Adobe mise sur ePaper
Pour Adobe, les enjeux sont différents : depuis que le fondateur John Warnock a laissé les commandes à Bruce Chizen, également un ancien d’Apple, le recentrage de la société s’est accéléré : les revenus tirés de la vidéo déclinent, tout comme ceux provenant des arts graphiques ou tirés de la technologie PostScript. Seule la stratégie ePaper prend peu à peu de la vitesse : Adobe cherche à se positionner comme le principal fournisseur de solutions de gestion de documentation d’entreprise, avec le format PDF et son logiciel Acrobat (voir édition du 10 avril 2003). Du coup, l’éditeur est amené à ne pas chercher la confrontation avec Apple s’il ne se sent pas de taille à lutter, un peu à la manière de Microsoft avec son Internet Explorer. L’éditeur qui a fait fortune sur Mac en y lançant son logiciel Photoshop et ses solutions de PAO va-t-il pour autant lâcher subitement la plate-forme à la Pomme ? Pas tant qu’il peut en dégager des revenus et qu’il n’a pas bouclé sa transition vers son nouveau modèle économique. A la mi-2003, Adobe reste particulièrement dépendant de ses applications traditionnelles, même si la conjoncture n’est pas bonne dans le secteur de la publication, particulièrement dépendant de la publicité. Mais l’éditeur de San Jose pourrait atteindre dès 2004 un nouvel équilibre de ses revenus plus centrés sur l’ePaper. On assisterait alors à une grande complémentarité des solutions d’Apple et d’Adobe.
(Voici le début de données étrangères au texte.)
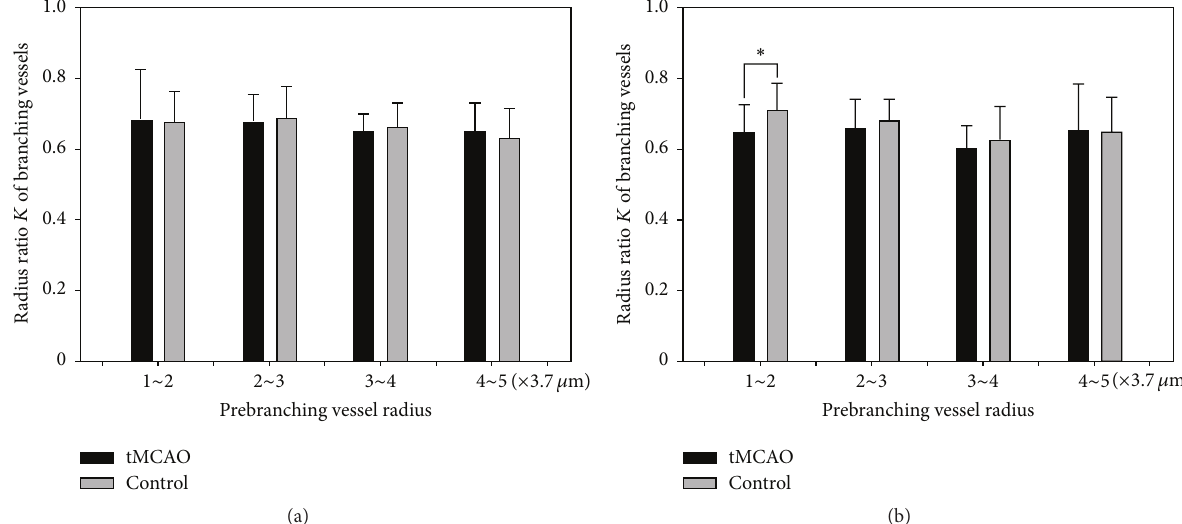
Figure 7: Microvasculature changes in contralateral (a) and ipsilateral (b) brains after 14-day reperfusion from tMCAO model. In ipsilateral brain, for the branching vessels with radius < 7.4 𝜇 m, brain injury group demonstrated a statistically significant change in vessel radius ratio 𝐾 (defined as the radius ratio of postbranching vessel to prebranching vessel) compared with that in the sham group. ∗ Student’s 𝑡 -test 𝑝 < 0.05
Complémentarité déjà établie dans différents domaines où Apple domine sur Mac et Adobe sur PC : la gestion de photos grand public, la vidéo professionnelle… La dernière version d’After Effects pour Mac pourrait cependant rencontrer de la concurrence si Apple dévoilait un avatar à moindres frais de Shake, sa solution d’effets spéciaux professionnels (voir édition du 7 avril 2003).